Backing up SharePoint Services isn’t as easy as making a copy of a file on the file system – but it’s not as difficult as trying to backup many of the organization’s legacy systems. The key to backing up SharePoint is to control what you’re backing up based on what information is changing. Backing up SharePoint can be as simple as usingthe STSADM tool, or depending upon your needs perhaps it’s the SMIGRATE tool. In either case you need to understand what precisely you want to backup and how you may want to do your restore.
There are essentially four ways to backup SharePoint Services: STSADM, SMIGRATE, SQL Database, and 3rd Party tools. We’ll examine each on the merits of strengths and weaknesses before reviewing the kinds of restores that most organizations face.
The STSADM tool, which is a part of Windows SharePoint Services, is a Swiss army knife which his used to add web parts, change properties, and a variety of other actions including performing a backup of a site and all of it’s sub-sites. The STSADM tool is designed to backup one site with complete fidelity – that is, back up absolutely everything about a site. It does this task quite well. However, there are a few challenges.
First, most organizations find that they will be confronted with the need to do single-file level restores of files stored in SharePoint. This is because users will invariably accidentally delete a file that they didn’t intend to. As a result a file or a small group of files will need to be restored back to SharePoint. This is where STSADM’s story is less than stellar. In order to restore a single file a sequence of steps must be followed.

### Available data:
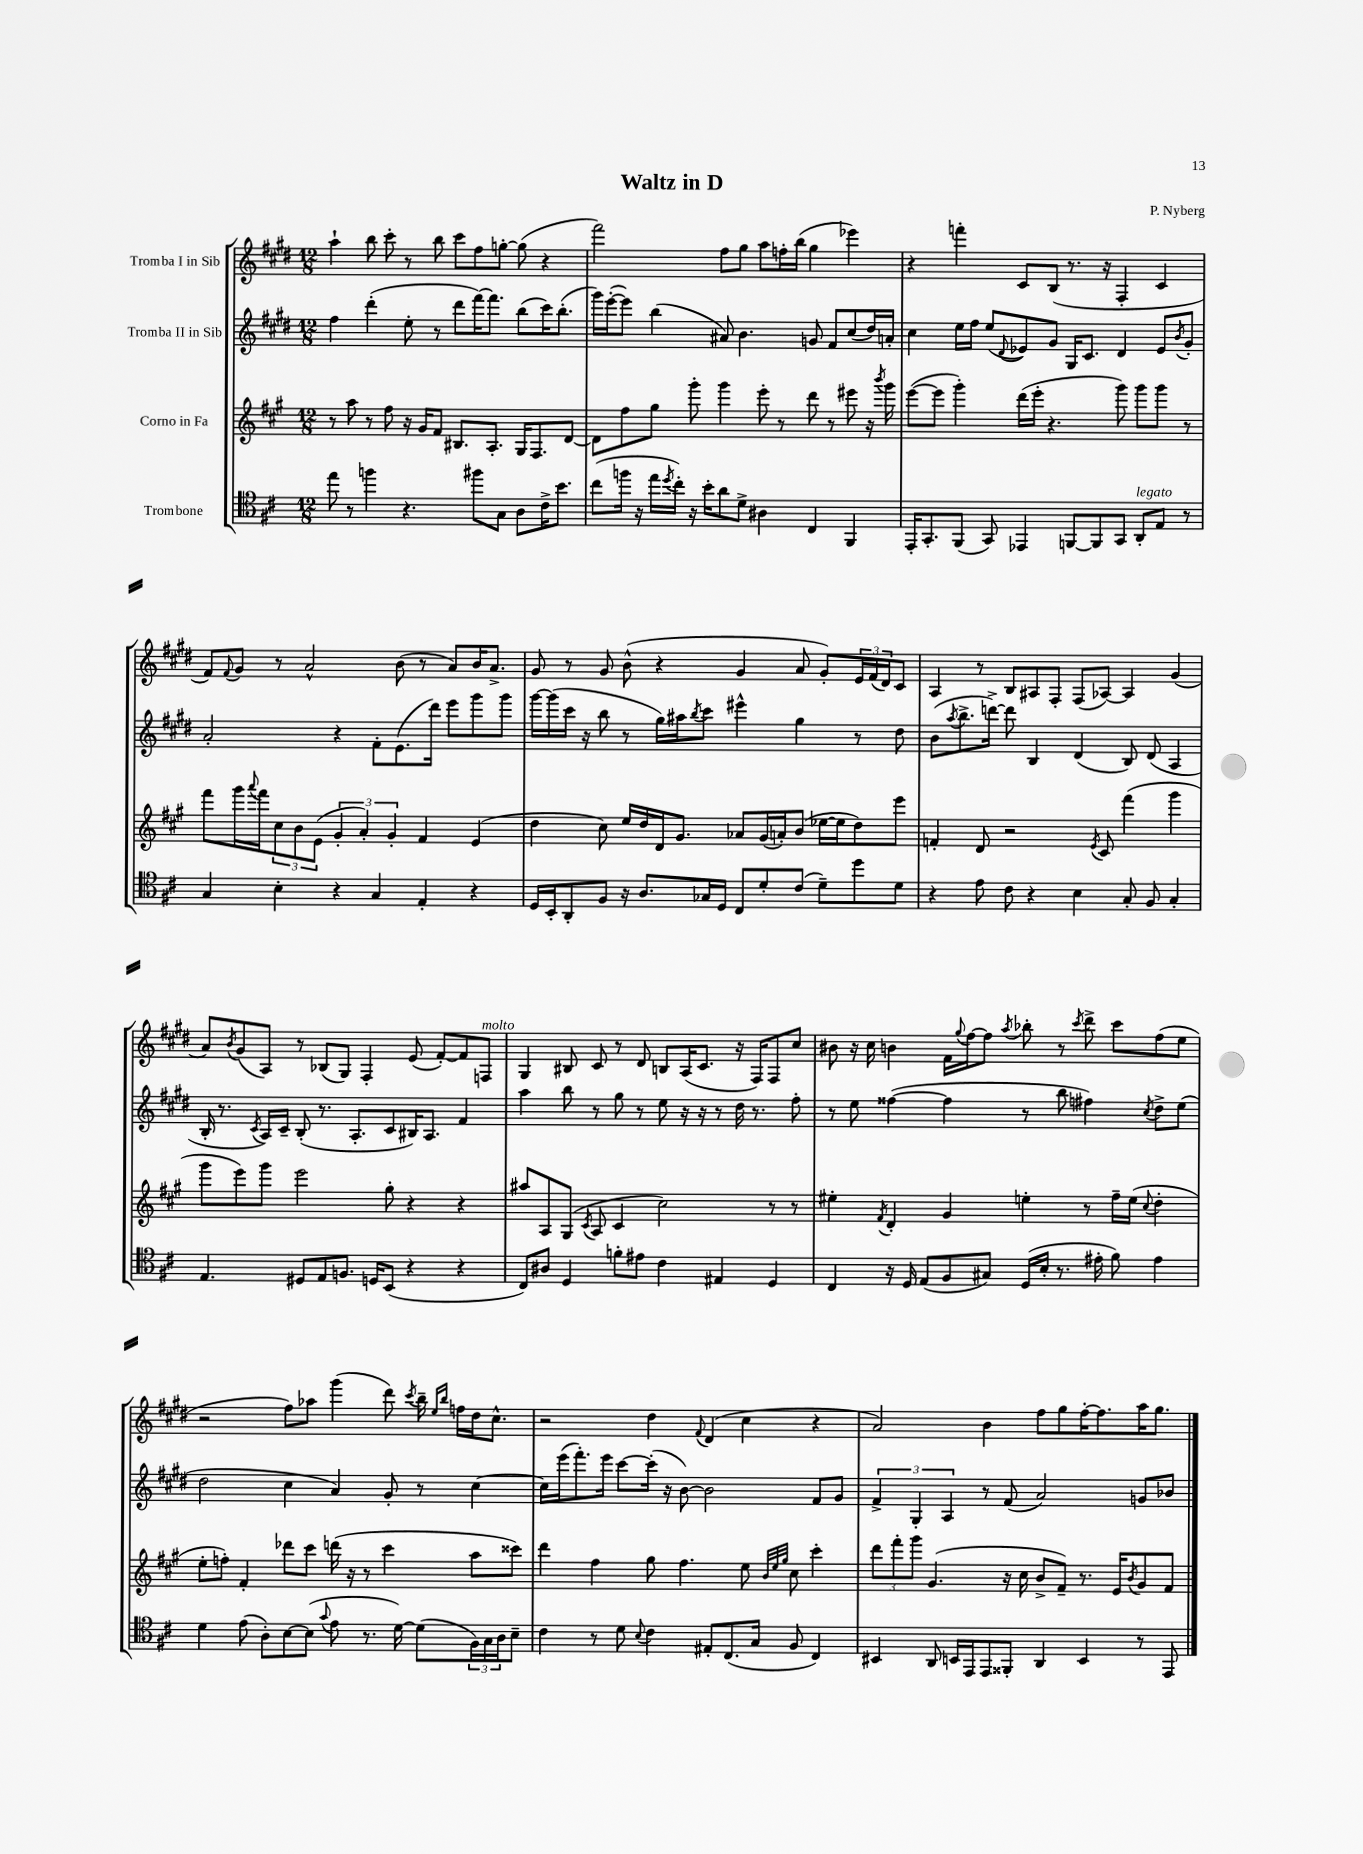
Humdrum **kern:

### Tasks for this exercise:
**a)** Restate word for word the portion of the SharePoint backup text that begins at the words "The STSADM tool, which" and stops after "must be followed.".
**b)** Take the SharePoint backup text further, picking up after its final sentence.
The listing above was drawn from a separate source.

### In response:
**a)**
The STSADM tool, which is a part of Windows SharePoint Services, is a Swiss army knife which his used to add web parts, change properties, and a variety of other actions including performing a backup of a site and all of it’s sub-sites. The STSADM tool is designed to backup one site with complete fidelity – that is, back up absolutely everything about a site. It does this task quite well. However, there are a few challenges.
First, most organizations find that they will be confronted with the need to do single-file level restores of files stored in SharePoint. This is because users will invariably accidentally delete a file that they didn’t intend to. As a result a file or a small group of files will need to be restored back to SharePoint. This is where STSADM’s story is less than stellar. In order to restore a single file a sequence of steps must be followed.

**b)**
The first step in restoring a single file is to create a new virtual web server has to be created and extended for SharePoint Services. Then the STSADM tool is used to restore the existing site backup. From there the files are copied from the new instance of SharePoint services and finally put back in the site. Through this process the version history for the file is lost – unless each file is extracted and placed into services one at a time. This is in general a fairly onerous task to simple restore a single file.
Second, the actual date/time stamps of the versions and the person that checked them in will be lost. This can be an issue if version histories are a part of your information management audit trail.
Despite these two limitations for single-file restoration STSADM is the tool of choice for backing up SharePoint Services sites when it’s important that absolutely every aspect of the site is backed up and can be restored without question – it’s the gold standard for backing up Windows SharePoint Services.
SMIGRATE is another Windows SharePoint Services provided tool which can be used to backup a WSS site. However, it takes a radically different approach than STSADM. First, it doesn’t do a full fidelity backup – there are certain items which it doesn’t process. Neither permissions nor personalization is backed up in an SMIGRATE file. However, the fact that these are not backed up is countered by the simplicity which a single file can be restored.
The FWP file that the SMIGRATE tool creates is a renamed CAB file which contains a manifest.xml file and each of the individual files in the single site specified. This includes all of the pages which represent the site. So any file within the site, including the files that make up the site itself can be easily extracted and restored quickly.
The process for restoring a single file with SMIGRATE is as simple as opening the manifest.xml file, searching for the file to restore, extracting it, renaming it, and uploading it back to the portal. The time to restore is greatly reduced as is the complexity in completing the restoration.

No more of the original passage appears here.